Spektrofotometer ultra mikro telah menjadi instrumen rutin di laboratorium biologi molekuler modern. Biasa digunakan untuk kuantifikasi asam nukleat, kuantifikasi protein, dan kuantifikasi konsentrasi pertumbuhan bakteri. Spektrofotometer adalah instrumen yang sangat presisi, dan penting untuk memperhatikan teknik pengoperasian selama penggunaannya. Pengoperasian yang tidak tepat dapat mempengaruhi hasil eksperimen. Lantas, bagaimana cara mengoperasikan spektrofotometer ultra mikro yang benar? Mari kita simak bersama dibawah ini.

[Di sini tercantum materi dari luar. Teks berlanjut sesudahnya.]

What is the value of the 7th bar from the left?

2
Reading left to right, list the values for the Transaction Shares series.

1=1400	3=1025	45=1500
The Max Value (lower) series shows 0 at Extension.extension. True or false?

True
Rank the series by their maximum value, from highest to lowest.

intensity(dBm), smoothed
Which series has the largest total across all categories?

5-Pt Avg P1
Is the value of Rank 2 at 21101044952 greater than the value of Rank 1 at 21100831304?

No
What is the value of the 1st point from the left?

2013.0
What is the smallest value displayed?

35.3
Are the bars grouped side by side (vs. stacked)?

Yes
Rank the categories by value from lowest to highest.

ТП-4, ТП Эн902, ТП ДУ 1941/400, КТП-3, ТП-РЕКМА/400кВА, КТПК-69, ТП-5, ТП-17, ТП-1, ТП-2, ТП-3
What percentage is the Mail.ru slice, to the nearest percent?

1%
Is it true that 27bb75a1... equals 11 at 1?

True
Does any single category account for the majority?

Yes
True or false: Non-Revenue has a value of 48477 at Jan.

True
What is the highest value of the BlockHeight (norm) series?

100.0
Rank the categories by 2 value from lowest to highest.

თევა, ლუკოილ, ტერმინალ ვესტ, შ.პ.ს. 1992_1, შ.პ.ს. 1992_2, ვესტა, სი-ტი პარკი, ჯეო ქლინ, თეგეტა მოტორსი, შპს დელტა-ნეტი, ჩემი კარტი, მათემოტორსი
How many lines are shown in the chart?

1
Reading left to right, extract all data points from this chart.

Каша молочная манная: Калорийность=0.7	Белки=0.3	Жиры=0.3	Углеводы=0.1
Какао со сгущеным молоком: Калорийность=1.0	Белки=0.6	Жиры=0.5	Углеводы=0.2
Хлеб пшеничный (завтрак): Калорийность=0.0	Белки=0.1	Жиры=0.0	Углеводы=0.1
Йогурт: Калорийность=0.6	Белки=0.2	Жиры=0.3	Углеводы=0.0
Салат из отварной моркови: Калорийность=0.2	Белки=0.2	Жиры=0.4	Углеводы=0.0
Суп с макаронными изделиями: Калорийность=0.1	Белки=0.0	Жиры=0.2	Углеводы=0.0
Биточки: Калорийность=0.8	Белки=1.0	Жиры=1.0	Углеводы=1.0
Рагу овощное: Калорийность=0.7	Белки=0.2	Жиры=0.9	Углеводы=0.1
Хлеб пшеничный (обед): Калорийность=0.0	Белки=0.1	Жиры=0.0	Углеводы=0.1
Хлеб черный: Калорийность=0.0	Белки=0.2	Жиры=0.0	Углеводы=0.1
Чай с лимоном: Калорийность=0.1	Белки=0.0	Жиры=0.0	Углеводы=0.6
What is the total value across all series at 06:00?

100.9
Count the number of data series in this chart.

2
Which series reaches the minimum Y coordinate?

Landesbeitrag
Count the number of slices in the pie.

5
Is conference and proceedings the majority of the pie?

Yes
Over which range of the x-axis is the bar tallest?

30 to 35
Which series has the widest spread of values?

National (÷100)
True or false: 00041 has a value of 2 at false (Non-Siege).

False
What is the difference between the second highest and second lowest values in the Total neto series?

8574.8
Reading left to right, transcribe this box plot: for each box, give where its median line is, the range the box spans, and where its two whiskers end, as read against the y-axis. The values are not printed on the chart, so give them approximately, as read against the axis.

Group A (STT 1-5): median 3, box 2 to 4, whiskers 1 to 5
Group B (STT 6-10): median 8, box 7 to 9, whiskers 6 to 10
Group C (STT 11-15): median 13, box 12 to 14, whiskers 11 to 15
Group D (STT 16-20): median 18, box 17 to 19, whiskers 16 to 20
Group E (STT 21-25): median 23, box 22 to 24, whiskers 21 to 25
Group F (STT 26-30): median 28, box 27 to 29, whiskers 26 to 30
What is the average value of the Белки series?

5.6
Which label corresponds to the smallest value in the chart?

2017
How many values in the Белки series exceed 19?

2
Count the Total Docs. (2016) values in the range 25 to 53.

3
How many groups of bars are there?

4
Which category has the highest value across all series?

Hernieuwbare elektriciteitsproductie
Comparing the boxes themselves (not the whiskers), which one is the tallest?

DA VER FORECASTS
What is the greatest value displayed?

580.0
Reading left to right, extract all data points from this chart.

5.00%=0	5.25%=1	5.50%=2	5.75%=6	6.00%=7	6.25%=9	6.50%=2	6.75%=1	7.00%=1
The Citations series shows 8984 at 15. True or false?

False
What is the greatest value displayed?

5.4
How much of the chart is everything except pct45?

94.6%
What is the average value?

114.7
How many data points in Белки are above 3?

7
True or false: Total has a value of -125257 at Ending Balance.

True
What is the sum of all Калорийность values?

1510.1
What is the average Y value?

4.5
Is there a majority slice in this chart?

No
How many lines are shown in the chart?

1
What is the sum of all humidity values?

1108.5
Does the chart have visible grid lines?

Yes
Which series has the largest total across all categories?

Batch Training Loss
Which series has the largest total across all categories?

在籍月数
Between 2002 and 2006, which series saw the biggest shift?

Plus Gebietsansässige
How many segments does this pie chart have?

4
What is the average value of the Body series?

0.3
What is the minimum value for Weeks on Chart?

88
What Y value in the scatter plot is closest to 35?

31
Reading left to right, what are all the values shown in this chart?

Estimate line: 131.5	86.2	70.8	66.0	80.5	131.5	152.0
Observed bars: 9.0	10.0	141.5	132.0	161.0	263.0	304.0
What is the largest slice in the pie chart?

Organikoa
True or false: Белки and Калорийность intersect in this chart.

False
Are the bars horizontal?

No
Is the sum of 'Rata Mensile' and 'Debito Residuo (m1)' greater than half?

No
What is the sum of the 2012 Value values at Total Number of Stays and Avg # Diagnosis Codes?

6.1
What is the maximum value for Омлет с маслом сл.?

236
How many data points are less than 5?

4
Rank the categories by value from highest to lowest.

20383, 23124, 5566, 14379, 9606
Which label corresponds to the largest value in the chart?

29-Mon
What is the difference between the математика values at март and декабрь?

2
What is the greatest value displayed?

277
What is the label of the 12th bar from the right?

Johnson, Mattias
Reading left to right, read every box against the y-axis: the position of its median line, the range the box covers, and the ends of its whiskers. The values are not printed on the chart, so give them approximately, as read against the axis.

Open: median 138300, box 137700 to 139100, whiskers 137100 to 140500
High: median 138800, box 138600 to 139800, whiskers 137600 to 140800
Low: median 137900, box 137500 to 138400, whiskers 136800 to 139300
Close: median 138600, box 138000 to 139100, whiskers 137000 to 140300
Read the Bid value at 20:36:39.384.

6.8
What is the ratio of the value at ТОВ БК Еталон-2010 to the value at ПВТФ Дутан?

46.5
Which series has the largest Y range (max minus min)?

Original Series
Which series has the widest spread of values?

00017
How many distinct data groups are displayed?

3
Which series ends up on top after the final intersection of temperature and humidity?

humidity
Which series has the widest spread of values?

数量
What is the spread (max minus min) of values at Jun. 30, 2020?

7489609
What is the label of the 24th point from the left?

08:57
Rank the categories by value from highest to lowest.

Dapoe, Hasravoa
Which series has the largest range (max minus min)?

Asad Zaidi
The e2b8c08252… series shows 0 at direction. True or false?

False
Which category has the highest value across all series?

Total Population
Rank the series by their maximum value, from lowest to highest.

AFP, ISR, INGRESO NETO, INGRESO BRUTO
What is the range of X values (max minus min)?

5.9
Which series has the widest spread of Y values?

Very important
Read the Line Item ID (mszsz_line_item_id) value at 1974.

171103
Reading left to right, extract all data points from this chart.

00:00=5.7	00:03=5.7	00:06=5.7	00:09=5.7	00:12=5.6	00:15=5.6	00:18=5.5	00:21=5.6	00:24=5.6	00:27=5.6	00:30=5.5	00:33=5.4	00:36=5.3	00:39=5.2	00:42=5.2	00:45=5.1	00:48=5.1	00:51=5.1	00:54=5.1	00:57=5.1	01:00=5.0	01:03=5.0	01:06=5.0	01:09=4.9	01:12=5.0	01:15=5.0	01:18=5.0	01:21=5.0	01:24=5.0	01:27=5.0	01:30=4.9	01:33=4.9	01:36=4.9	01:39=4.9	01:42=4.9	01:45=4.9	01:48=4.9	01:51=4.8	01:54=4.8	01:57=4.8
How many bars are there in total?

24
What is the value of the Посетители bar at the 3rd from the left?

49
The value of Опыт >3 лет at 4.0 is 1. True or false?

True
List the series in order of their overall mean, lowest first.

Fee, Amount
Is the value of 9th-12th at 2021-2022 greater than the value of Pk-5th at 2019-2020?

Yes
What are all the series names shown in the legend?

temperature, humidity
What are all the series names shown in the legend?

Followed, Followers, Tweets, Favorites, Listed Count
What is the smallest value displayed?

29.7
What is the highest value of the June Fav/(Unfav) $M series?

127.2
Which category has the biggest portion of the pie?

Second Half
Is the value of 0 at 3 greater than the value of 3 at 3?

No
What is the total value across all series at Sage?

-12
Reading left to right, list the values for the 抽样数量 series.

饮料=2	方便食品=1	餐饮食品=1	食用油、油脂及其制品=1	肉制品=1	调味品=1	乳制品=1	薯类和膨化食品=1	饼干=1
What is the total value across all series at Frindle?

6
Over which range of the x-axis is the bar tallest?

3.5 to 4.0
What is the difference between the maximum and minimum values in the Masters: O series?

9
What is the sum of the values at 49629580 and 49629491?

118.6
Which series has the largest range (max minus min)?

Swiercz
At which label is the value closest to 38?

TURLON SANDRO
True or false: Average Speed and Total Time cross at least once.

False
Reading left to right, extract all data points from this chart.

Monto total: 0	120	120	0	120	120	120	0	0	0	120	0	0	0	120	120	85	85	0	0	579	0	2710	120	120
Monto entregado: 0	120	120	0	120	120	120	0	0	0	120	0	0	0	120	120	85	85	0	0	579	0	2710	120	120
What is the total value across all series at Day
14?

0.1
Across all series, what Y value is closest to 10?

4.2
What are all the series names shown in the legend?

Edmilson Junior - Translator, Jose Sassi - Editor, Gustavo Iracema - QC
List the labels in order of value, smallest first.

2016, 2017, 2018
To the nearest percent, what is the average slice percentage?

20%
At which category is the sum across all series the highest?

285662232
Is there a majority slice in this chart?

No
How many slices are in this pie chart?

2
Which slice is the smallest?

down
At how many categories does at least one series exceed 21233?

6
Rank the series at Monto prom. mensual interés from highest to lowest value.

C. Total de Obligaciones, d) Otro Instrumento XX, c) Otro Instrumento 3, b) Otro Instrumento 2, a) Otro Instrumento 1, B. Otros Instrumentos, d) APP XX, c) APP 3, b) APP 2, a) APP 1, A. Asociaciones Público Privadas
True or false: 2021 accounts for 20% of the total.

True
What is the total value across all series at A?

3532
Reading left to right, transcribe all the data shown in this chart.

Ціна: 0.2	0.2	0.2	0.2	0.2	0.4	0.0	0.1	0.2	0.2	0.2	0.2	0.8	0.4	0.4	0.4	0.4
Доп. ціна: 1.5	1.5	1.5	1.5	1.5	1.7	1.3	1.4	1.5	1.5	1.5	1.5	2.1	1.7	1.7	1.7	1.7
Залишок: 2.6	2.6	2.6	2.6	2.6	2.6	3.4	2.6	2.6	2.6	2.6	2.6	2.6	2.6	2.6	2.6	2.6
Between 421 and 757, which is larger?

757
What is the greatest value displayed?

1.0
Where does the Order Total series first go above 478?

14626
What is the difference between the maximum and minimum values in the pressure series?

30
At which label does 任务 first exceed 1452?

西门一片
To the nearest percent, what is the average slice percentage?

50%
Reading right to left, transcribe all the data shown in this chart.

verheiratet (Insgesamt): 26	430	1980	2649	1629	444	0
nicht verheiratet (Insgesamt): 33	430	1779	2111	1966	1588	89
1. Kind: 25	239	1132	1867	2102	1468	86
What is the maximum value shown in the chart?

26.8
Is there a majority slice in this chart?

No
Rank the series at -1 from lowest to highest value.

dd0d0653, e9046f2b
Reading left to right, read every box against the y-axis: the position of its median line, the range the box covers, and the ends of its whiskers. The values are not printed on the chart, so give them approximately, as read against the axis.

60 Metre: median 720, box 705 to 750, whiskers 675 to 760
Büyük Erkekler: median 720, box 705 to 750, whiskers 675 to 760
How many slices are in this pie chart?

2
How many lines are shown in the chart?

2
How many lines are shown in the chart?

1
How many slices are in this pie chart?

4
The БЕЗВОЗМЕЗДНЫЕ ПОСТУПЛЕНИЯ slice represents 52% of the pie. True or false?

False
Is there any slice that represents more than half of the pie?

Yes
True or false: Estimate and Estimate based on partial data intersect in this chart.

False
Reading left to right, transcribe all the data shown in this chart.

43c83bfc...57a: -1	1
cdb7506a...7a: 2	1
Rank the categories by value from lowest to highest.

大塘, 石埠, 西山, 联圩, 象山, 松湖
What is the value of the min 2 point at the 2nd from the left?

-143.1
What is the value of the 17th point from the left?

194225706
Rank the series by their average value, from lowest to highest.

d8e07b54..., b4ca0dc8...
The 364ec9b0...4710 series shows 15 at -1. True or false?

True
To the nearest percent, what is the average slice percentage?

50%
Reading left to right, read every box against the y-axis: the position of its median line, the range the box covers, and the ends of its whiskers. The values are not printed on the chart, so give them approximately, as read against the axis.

Pertama, sebelum memulai spektrofotometer ultra mikro, penting untuk menghilangkan bahan tahan lembab yang disimpan di ruang sampel (hal penting untuk dikatakan tiga kali), jika tidak maka akan ada konsekuensi yang serius. Selama proses pengujian sampel, jangan membuka penutup ruang sampel; Cairan dalam cawan kolorimetri harus berjumlah 66% -80% dari total volume, dan terlalu banyak cairan tidak boleh bocor dan menimbulkan korosi pada instrumen; Selama pengujian normal, penting untuk memastikan bahwa piringan kolorimetri bersih, dan tetesan di dinding bagian dalam perlu dibersihkan dengan kertas profesional. Jangan gunakan tangan Anda untuk menyeka secara langsung, karena dapat membahayakan tangan pengguna. Saya yakin tidak ada seorang pun yang menginginkan hal ini terjadi.
Saat spektrofotometer jejak ultra beroperasi secara normal, dilarang keras menempatkan pelarut cair pada permukaan instrumen. Jika ada kebocoran cairan, pembersihan dan perawatan harus dilakukan tepat waktu. Setelah pendeteksian selesai, cairan harus segera dibuang ke dalam cawan kolorimetri, dibersihkan dengan air suling, dan dibalik untuk dikeringkan dengan udara. Setelah itu, daya instrumen perlu dimatikan, bahan anti lembab harus ditempatkan di ruang sampel, dan tindakan pencegahan debu harus dilakukan. Hanya dengan persetujuan personel manajemen instrumen tersebut dapat dibiarkan.